The government is considering the need for “minor tweaking’’ of the Production Linked Incentive (PLI) scheme for certain sectors, such as pharmaceuticals and electronics, to meet specific requests of investors including expeditious environmental clearances and visas for technicians and experts required by Chinese vendors, sources have said.

“The Empowered Group of Secretaries (EGoS) to monitor the PLI scheme, headed by the Cabinet Secretary, met on Thursday to review the scheme for sectors, such as pharmaceuticals and large-scale electronics including mobile phones, that are doing well. The idea was to examine their problems and sort them out so that they can perform better,” a source tracking the matter told businessline.
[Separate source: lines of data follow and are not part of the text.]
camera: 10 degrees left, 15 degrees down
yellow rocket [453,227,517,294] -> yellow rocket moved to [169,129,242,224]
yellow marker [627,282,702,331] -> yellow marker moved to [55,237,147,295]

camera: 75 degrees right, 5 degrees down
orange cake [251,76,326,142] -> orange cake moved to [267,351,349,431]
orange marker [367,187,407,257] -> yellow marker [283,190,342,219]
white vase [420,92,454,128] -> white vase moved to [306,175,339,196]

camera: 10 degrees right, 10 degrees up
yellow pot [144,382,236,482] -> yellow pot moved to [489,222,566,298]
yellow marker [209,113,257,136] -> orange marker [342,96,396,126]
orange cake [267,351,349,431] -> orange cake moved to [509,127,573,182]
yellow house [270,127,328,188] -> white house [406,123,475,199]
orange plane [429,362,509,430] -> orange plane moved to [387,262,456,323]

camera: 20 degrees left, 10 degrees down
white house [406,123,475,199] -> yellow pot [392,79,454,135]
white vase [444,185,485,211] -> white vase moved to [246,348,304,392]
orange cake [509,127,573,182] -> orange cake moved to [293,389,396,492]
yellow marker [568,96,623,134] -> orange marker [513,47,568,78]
Among the problems that investors have cited, a prominent one is that of delayed environmental clearances for projects. “The EGoS will examine what the particular issues are and how can they be addressed so that environmental clearances do not stay a hurdle,” the source said.

Issuance of visas

Another hurdle faced by Chinese vendors, who are part of the PLI scheme for large-scale electronics, is getting their own technicians and experts from China to help with component manufacturing due to problems with issuance of visas. “The Chinese vendors who are manufacturing their own components in India need expertise from China. For that, timely visas need to be issued to them. This is a matter that is to be resolved,” the source said.

The EGoS on PLI will also soon hold a meeting on PLI sectors that are not doing well, the source added.
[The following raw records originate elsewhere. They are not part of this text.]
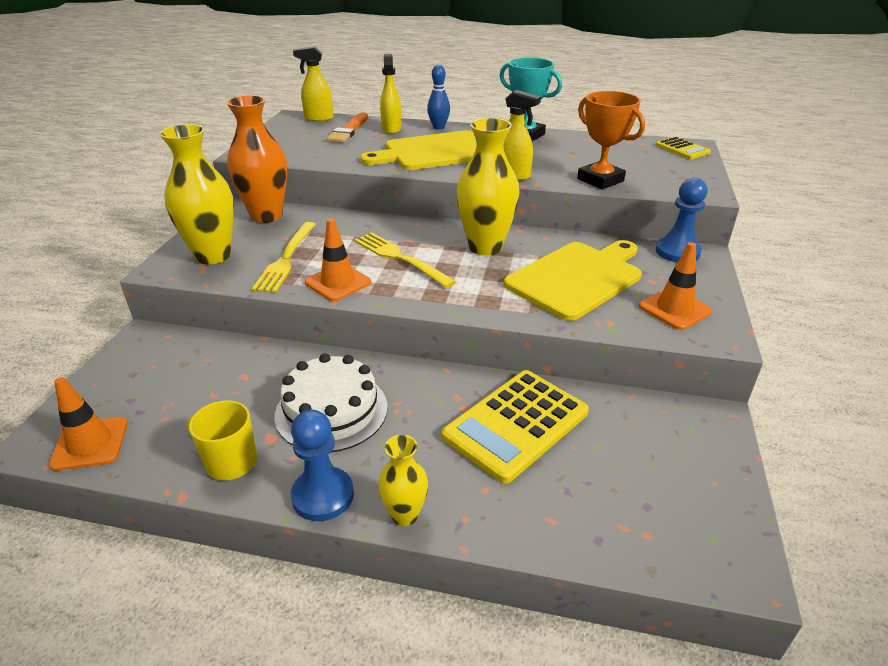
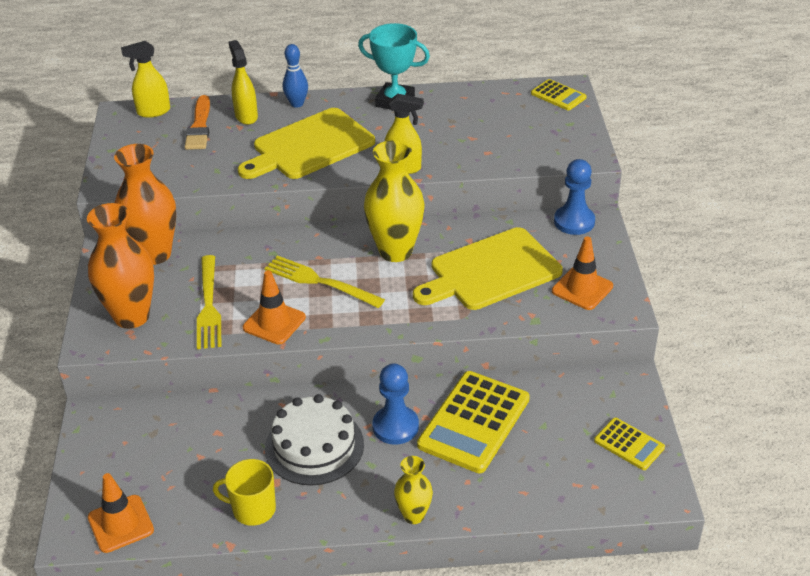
camera: 15 degrees left, 5 degrees up
yellow vase [159,124,234,264] -> orange vase [87,203,154,329]
blue pawn [291,410,354,521] -> blue pawn moved to [372,363,419,445]
yellow cutting board [504,240,642,321] -> yellow cutting board turned 150 degrees counterclockwise [413,227,563,310]
orange trophy [577,91,645,189] -> none
none -> yellow calculator [594,418,665,470]

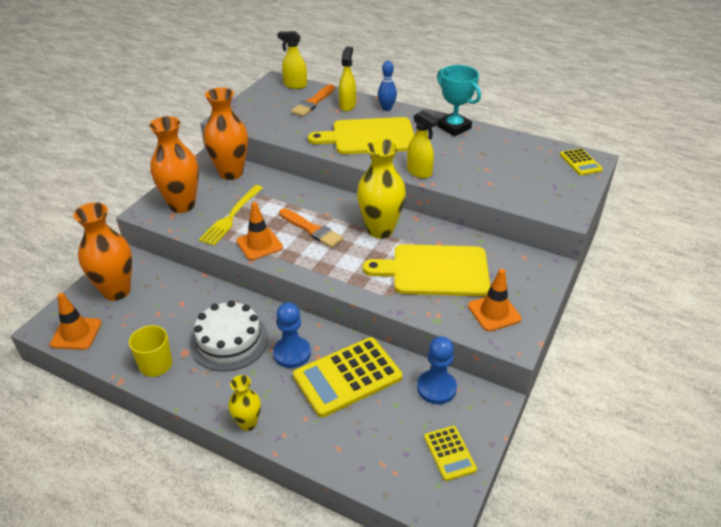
camera: 30 degrees right, 0 degrees up
yellow fork [264,255,385,308] -> orange brush [279,208,343,248]
blue pawn [554,159,595,235] -> blue pawn moved to [417,336,457,404]
none -> orange vase [73,203,132,301]

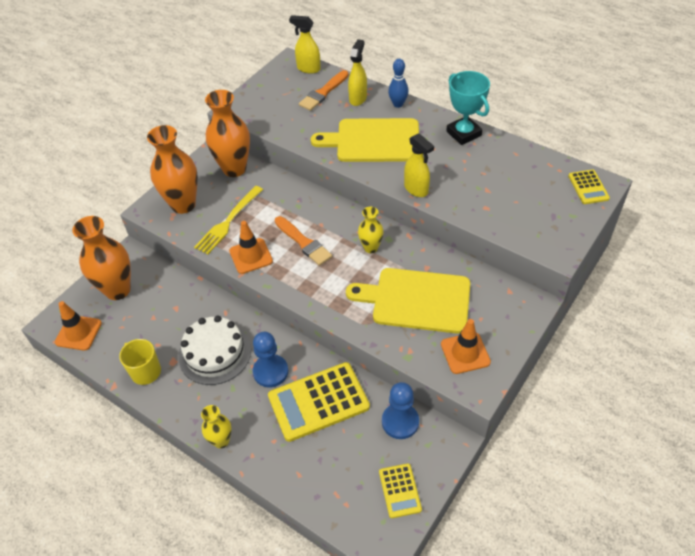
camera: 10 degrees right, 10 degrees up
yellow vase [357,139,406,238] -> yellow vase [358,207,384,253], size x0.54

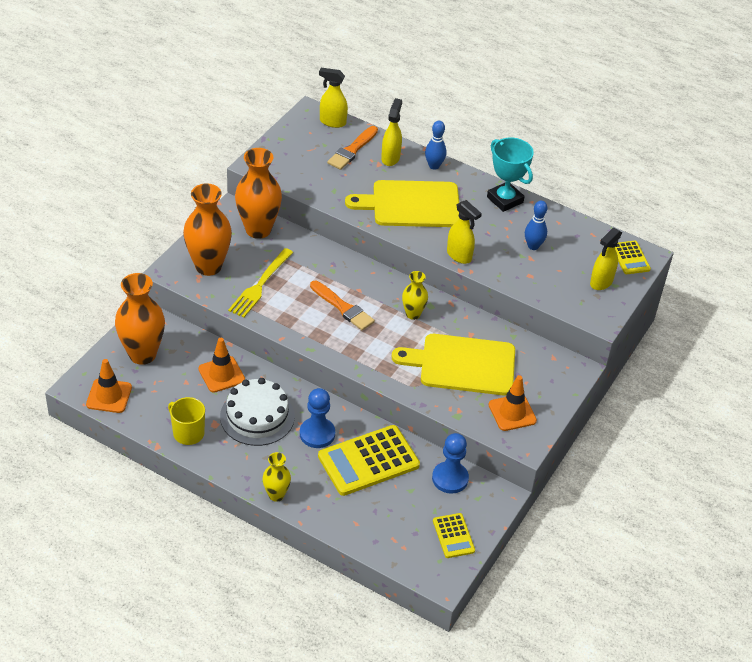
camera: 10 degrees left, 5 degrees down
orange traffic cone [229,221,273,274] -> orange traffic cone moved to [198,338,245,392]
none -> blue bowling pin [525,201,547,250]
none -> yellow spray bottle [590,228,622,290]

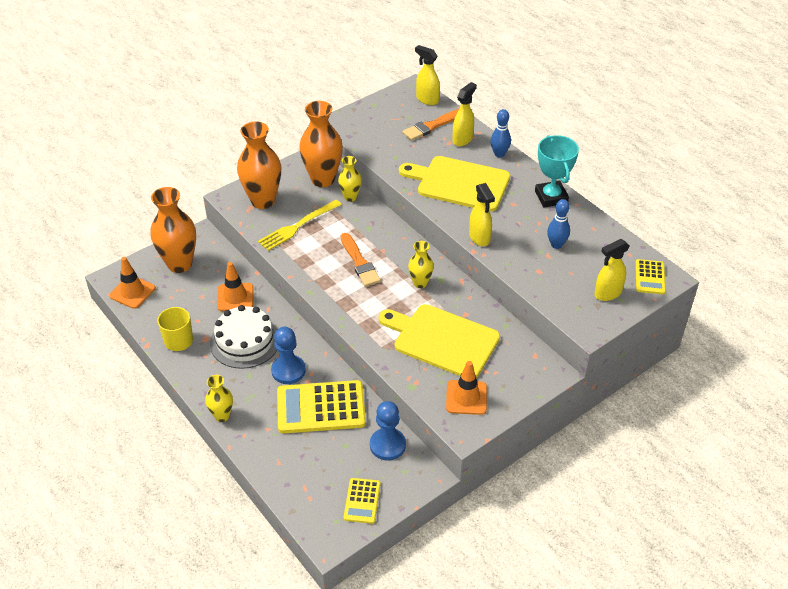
camera: 25 degrees right, 0 degrees up
none -> yellow vase [338,156,362,202]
The ₹1.97-lakh crore PLI scheme was announced in 2020 to attract investments in 14 sunrise and strategic sectors, with incentives spread over a five-year period, but it is facing severe challenges in many sectors.

Procedural challenges

In June, Commerce & Industry Minister Piyush Goyal carried out a review meeting for the PLI scheme where the industry also participated. The Minister asked beneficiaries to take up procedural challenges faced by them, with respective implementing Ministries and Departments so that reforms can be brought about to make it more effective.
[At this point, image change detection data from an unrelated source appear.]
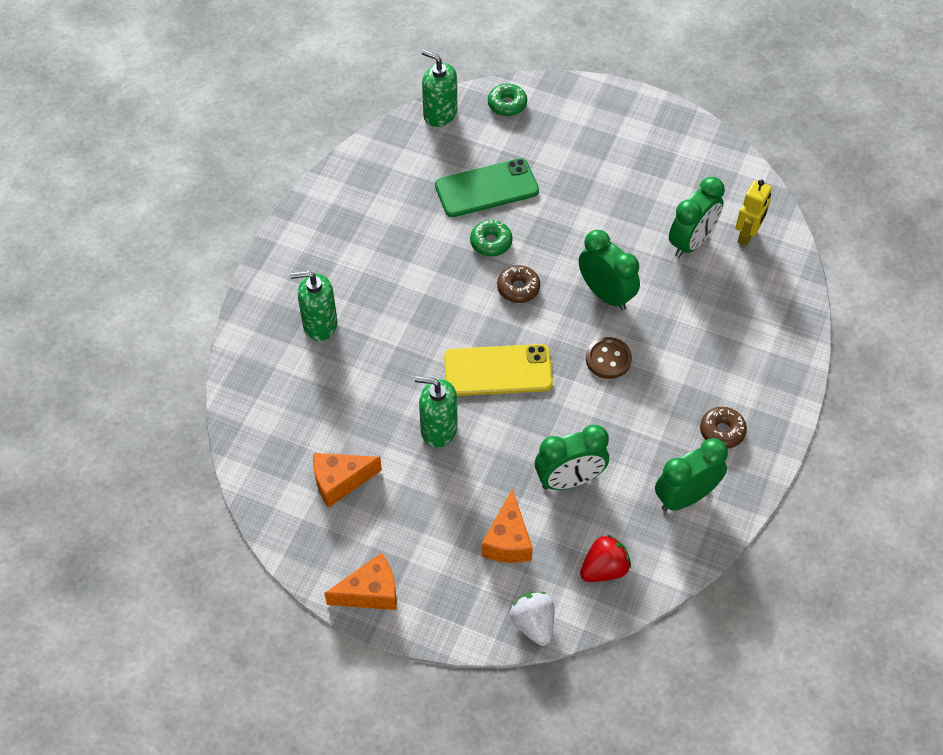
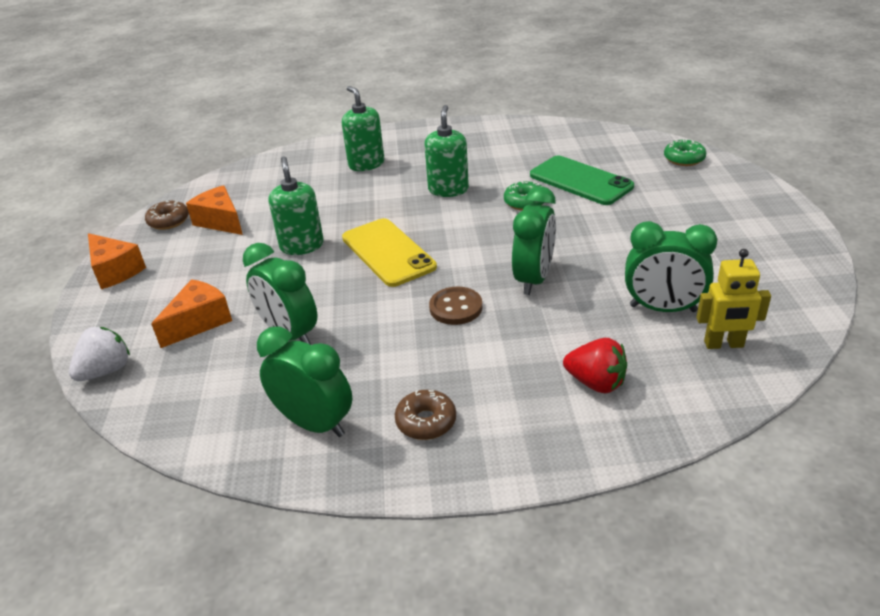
camera: 65 degrees right, 20 degrees down
green soap dispenser [422,50,457,127] -> green soap dispenser moved to [424,105,469,197]
orange cheese [481,489,533,563] -> orange cheese turned 150 degrees clockwise [151,279,232,348]
brown donut [497,265,540,303] -> brown donut moved to [145,200,189,230]
red strawberry [580,534,631,582] -> red strawberry moved to [563,338,627,393]

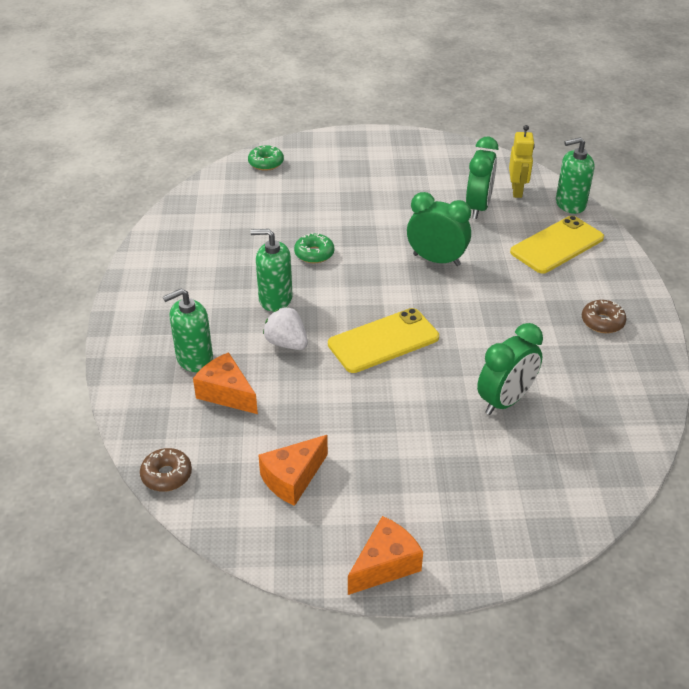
camera: 90 degrees left, 5 degrees up
white strawberry [69,327,130,381] -> white strawberry moved to [263,307,308,350]
brown donut [145,200,189,230] -> brown donut moved to [140,448,192,492]
orange cheese [151,279,232,348] -> orange cheese moved to [193,352,258,414]
green clock [257,326,352,437] -> none
green soap dispenser [269,156,324,255] -> green soap dispenser moved to [556,137,595,214]
brown button [429,287,482,325] -> none
green phone [530,155,634,205] -> none
red strawberry [563,338,627,393] -> yellow phone [510,216,604,274]

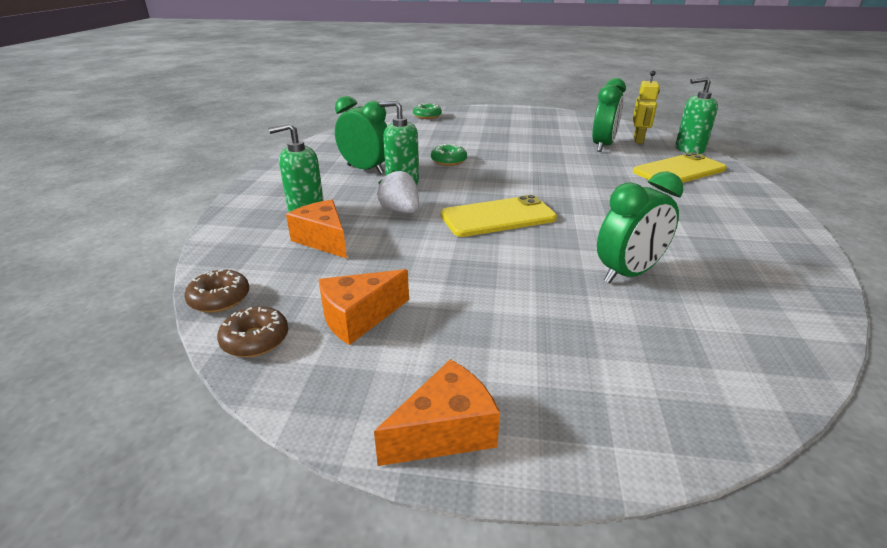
camera: 10 degrees right, 10 degrees down
green clock [407,192,471,266] -> green clock moved to [335,96,387,174]
brown donut [582,300,627,333] -> brown donut moved to [217,306,288,357]

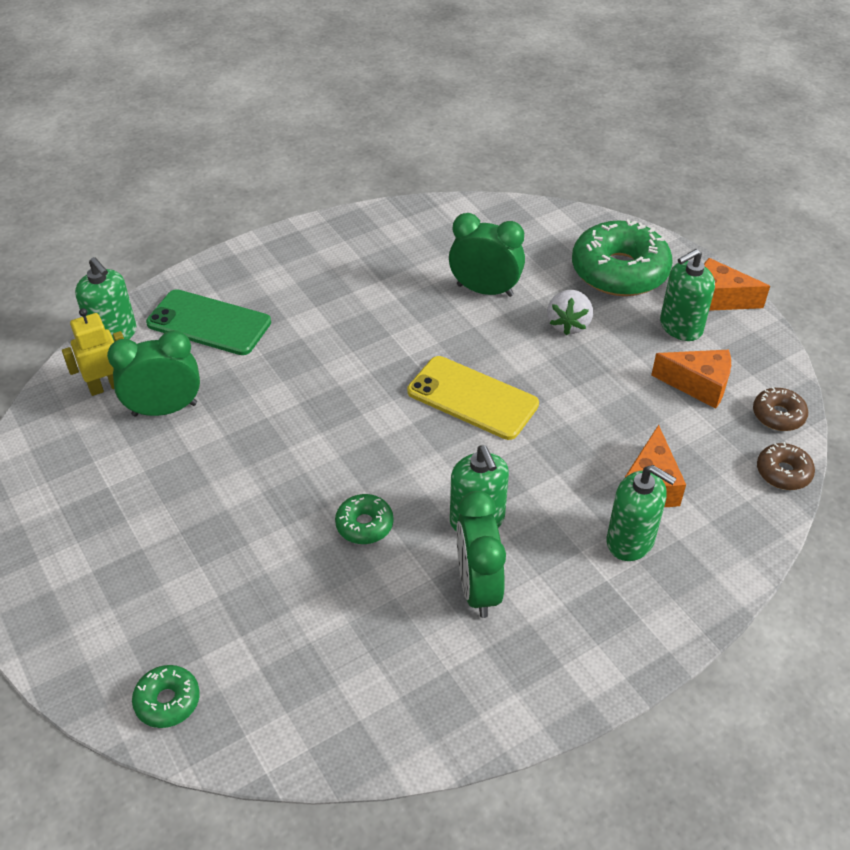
camera: 130 degrees left, 15 degrees up
white strawberry [377,170,419,213] -> white strawberry moved to [547,290,593,335]
yellow phone [633,152,727,183] -> green phone [146,289,271,355]
none -> green donut [572,219,673,296]
none -> green soap dispenser [660,249,715,341]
While the PLI scheme has attracted substantial investments in the large scale electronics sector, which includes mobile phones, and has also started showing encouraging results for the pharmaceuticals and food processing sectors, in six sectors there have been no disbursal of incentives because of very low investments and production. These include white goods, automobiles, auto parts, textiles, solar PV modules and ACC battery. In the other five sectors — medical devices, bulk drugs, telecom & networking products, technology products and drones, disbursals have been low.